EXERCISE GOAL
The answer must consist of every line below that holds the word "elbow".
* * *
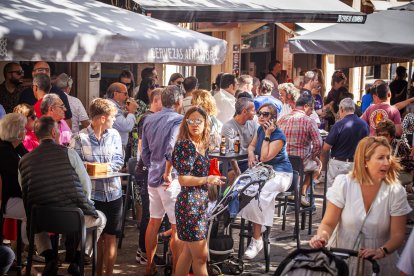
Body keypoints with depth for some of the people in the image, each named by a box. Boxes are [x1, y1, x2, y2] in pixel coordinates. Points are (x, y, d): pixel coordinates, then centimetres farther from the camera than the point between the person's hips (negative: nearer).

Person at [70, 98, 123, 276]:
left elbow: (119, 160, -1)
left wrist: (104, 167, -17)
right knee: (97, 237, 9)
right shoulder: (80, 138, -9)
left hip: (113, 193, 3)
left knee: (110, 237, 6)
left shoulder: (114, 135, 3)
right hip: (91, 193, -3)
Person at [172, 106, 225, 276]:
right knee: (201, 255, -5)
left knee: (188, 251, 15)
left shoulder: (204, 145, 11)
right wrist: (208, 180, -14)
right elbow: (183, 179, -18)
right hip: (189, 203, -9)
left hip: (201, 203, 9)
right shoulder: (185, 145, -14)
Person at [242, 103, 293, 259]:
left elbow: (264, 157, -22)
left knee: (258, 194, -32)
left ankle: (257, 239, -27)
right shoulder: (260, 129, 8)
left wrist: (267, 135, -20)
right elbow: (252, 145, 24)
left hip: (280, 174, -8)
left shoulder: (279, 136, -16)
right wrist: (251, 154, 0)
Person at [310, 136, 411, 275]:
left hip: (378, 262, 0)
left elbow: (398, 234, -3)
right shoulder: (343, 184, -5)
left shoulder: (396, 192, -5)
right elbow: (328, 223, -1)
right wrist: (321, 236, -22)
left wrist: (382, 251, -22)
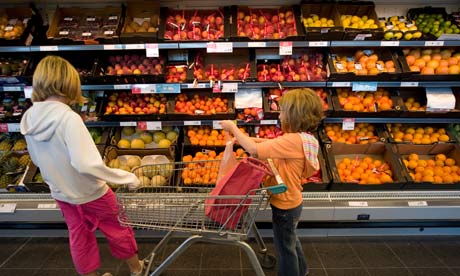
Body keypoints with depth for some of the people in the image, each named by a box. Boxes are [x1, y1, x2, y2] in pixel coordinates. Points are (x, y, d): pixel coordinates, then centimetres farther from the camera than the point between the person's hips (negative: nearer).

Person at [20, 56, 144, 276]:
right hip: (89, 193, -5)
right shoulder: (68, 118, -30)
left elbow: (37, 160, 5)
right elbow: (87, 164, -37)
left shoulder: (29, 119, -8)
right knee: (118, 230, 18)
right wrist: (128, 177, -29)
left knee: (79, 236, 23)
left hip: (60, 193, 6)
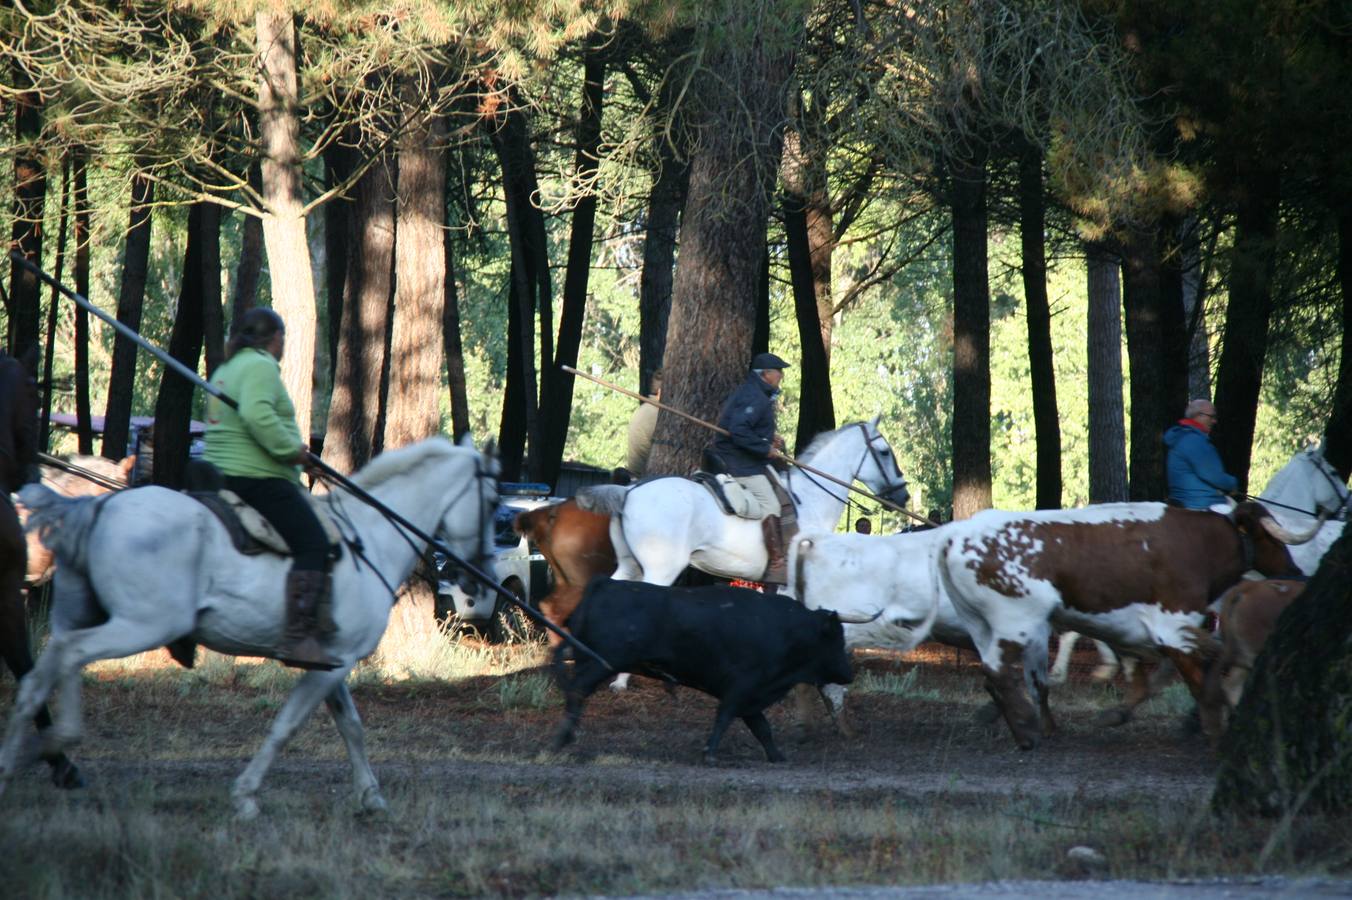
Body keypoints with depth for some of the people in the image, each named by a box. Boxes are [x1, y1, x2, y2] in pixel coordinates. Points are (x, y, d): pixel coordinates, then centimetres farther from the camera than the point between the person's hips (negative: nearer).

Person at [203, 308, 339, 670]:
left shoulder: (227, 369, 22)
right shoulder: (261, 367, -9)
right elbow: (256, 414, -27)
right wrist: (292, 449, -18)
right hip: (259, 477, -11)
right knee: (313, 544, -19)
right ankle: (299, 638, -34)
* * *
RESPONSE TO THE EXERCISE
left elbow: (119, 160, -1)
right elbow: (183, 179, -18)
left elbow: (264, 157, -22)
right elbow: (252, 145, 24)
left elbow: (398, 234, -3)
right elbow: (328, 223, -1)
left elbow: (37, 160, 5)
right elbow: (87, 164, -37)
right elbow: (256, 414, -27)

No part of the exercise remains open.